Still, organic food must be the more environmentally friendly choice, right? Not necessarily. It's true the organic movement was founded on principles of environmentalism and that many organic farming practices today benefit the environment, but unfortunately organic farming still requires more land than conventional farming to produce the same results. In some ways that makes organic farming less sustainable, not more.
But what about antibiotics in conventional meat or milk? I know some parents buy organic meat because they're afraid of feeding their kids meat pumped full of antibiotics, but the truth is, well, that's not true. While misuse of antibiotics is a legitimate concern about our food system (broadly speaking, misuse of and over-reliance on certain antibiotics in agriculture has contributed to an increase in antibiotic-resistant bacteria), it's important to note that the conventionally raised meat on your plate does not actually contain antibiotics. There are strict rules about how antibiotics are administered to animals, and the drugs must clear the animal's system well before the animal is processed. While it's laudable that organic agriculture advocates want to reduce antibiotic use, the downside is some animals suffer without treatment or even end up receiving natural or homeopathic remedies that aren't proven effective.
So maybe what you're really worried about is GMOs (genetically-modified organisms). Well, it's true that by law, organic food can't include genetically modified ingredients, but I don't think there's any reason to avoid GMOs either. The overwhelming scientific evidence suggests GM foods are just as healthy as the non-GM version of these foods. And if you think GM foods are "unnatural" because they were created with scientific tinkering, check out seedless watermelon and ruby red grapefruit. These two bred-by-science crops are welcome in organic agriculture because scientists just happened to use a different method to create these seeds.

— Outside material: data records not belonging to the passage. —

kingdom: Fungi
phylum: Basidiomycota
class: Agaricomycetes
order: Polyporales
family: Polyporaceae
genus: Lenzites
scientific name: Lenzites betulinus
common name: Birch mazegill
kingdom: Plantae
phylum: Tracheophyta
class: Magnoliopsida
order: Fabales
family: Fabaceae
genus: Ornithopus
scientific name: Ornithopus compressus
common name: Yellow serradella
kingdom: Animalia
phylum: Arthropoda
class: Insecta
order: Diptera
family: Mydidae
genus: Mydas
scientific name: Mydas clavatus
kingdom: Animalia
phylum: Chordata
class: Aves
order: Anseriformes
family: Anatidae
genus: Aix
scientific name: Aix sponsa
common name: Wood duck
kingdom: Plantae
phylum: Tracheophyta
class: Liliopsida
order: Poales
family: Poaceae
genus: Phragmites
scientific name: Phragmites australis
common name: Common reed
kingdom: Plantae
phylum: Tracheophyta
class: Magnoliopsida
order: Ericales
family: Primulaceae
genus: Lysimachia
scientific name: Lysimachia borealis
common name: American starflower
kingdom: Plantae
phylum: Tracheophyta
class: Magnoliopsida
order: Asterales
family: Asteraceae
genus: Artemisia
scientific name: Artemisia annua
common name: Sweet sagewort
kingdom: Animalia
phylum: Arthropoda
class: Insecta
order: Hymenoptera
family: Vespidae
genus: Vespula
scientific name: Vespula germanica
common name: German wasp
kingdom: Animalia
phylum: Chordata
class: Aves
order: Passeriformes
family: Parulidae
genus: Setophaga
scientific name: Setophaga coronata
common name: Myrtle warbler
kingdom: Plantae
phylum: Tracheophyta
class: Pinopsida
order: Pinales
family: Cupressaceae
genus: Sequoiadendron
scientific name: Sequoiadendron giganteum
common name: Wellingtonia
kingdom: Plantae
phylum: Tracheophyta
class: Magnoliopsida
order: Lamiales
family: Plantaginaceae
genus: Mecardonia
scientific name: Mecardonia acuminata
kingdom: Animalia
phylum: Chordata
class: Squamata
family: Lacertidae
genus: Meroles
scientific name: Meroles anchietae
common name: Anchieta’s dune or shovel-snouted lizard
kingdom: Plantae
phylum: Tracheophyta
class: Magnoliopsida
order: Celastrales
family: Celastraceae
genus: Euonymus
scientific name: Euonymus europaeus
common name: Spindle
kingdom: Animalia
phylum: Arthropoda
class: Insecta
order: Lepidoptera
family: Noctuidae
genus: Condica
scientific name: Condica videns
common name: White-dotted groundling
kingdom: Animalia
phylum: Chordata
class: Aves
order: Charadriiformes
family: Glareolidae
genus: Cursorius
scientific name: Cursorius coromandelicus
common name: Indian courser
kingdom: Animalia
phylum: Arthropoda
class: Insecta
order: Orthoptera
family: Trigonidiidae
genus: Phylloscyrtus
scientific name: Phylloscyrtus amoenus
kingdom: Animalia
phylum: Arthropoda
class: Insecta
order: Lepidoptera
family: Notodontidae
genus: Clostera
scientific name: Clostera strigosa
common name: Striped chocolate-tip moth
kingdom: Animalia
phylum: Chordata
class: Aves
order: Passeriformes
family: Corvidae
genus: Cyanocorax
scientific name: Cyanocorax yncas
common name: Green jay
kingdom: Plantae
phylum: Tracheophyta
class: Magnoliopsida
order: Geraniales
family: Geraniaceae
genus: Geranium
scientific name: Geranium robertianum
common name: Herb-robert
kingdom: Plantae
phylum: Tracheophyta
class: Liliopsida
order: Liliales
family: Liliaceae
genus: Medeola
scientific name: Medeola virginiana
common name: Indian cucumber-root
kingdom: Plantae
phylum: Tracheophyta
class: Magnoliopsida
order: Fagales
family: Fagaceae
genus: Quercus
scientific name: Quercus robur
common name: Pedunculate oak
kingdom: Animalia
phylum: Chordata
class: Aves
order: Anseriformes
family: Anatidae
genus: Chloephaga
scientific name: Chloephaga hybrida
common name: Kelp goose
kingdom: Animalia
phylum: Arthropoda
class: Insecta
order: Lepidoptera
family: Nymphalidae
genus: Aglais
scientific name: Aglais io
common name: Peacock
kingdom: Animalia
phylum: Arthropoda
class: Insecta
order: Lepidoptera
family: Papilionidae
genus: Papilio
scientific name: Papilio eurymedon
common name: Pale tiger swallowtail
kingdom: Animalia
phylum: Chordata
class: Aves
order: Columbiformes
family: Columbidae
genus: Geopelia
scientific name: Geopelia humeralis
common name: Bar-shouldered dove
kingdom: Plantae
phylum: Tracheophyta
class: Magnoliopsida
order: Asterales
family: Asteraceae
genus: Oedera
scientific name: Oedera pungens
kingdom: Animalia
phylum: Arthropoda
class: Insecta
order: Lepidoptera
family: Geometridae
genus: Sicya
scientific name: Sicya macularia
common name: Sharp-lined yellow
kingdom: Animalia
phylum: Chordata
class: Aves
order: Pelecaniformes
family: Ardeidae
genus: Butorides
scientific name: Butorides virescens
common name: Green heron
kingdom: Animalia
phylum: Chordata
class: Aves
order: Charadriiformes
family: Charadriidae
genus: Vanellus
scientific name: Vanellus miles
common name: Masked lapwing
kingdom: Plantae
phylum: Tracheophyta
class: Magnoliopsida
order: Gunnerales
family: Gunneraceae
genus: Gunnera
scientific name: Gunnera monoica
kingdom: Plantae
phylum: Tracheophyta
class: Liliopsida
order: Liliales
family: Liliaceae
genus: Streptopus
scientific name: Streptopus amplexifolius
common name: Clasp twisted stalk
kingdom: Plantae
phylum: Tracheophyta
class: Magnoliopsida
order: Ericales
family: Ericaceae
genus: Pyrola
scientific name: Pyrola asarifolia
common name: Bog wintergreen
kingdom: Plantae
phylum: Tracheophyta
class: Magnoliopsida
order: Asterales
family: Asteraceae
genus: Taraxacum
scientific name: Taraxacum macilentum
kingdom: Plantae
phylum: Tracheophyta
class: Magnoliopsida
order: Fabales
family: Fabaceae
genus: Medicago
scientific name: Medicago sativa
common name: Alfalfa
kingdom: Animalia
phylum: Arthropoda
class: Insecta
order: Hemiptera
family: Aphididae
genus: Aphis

Finally, most studies have shown no substantial nutritional difference between organic and conventional foods, so that's not a reason to buy organic either.
Now, I'm not saying I never feed my kids organic food. Sometimes the only option is organic, or the organic option is cheaper or it happens to be fresher that day. In that case, I buy organic, but most of the time I'm more than happy to feed my kids conventional produce, milk, and meat, and I feel great about that decision. I know I don't have to buy organic to make sure my kids are safer or healthier. Organic or conventional -- the important part is just getting your kids to eat those fruits and vegetables in the first place. That's a tough one, I know. My daughter is six now and she still refuses to eat anything green and leafy. Please don't tell my dad.